D. J. O’Donoghue, Poets of Ireland (odges Figgis 1912) - cites Ode to Lord Palmerston, London, 1856, 16mo; An Ode to Louis Napoleon Bonaparte, London, 1857, folio sheet; An Elegy on the Death of Robbspierre, with life, etc., London, 1857, 16mo; A Dissertation and Elegy on the Life and Death of the Immortal Maximilian Robespierre, etc., London, 1859, 12mo; A Vision of Hell, or a Peep into the Realms Below, alias Lord Overgrown’s Dream, etc., a poem (chap-book), London, 1859, 8vo. - and remarks: ‘Author of one or two other political works, and a celebrated Chartist. Was, in fact, the “brains” of that movement. He was a native of Granard, Co. Longford, was born in 1805, was educated at Edgeworths-town School, graduated B.A. T.C.D., 1829, entered Gray’s Inn as a student, and died in poverty December 23, 1864.’

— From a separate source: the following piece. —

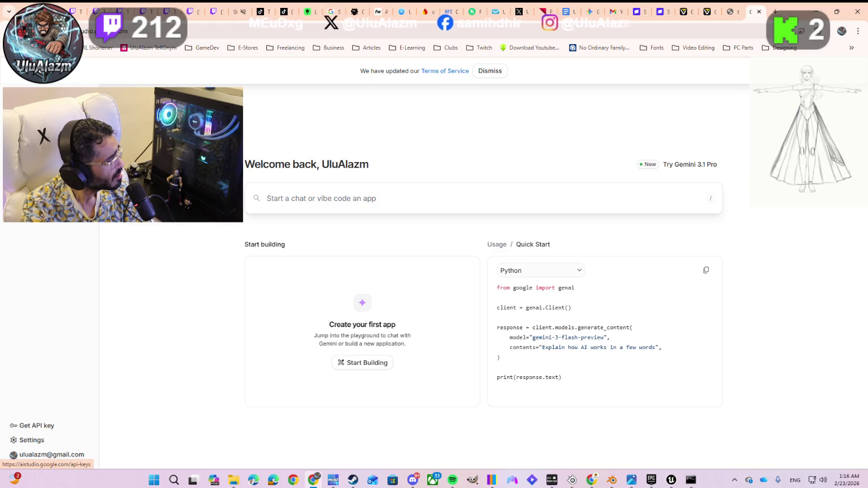
{"action": "left_click", "coordinate": [33, 425]}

Desmond Fennell, ‘Irish Socialist Thought’, in The Irish Mind, ed. Richard Kearney (1985), b. Granard, Co. Longford; ed. TCD, worked under William Thompson in co-operative movement; chief intellectual of Chartism, nicknamed ‘the schoolmaster’ by Feargus O’Connor; admired figures of French socialism, Babeuf, Blanqui, and Saint-Simon; writings in periodicals; first to use term social democrat in English; fnd. National Reform League, early 1850s, formulating evolution socialist programme. (Fennell, p.194.)

 

Notes
Portrait, Bronterre O’Brien (seated) and Fergus O’Connor in 1939), Irish Labour History Museum, engraving; printed in History Ireland (summer 1994), p.27.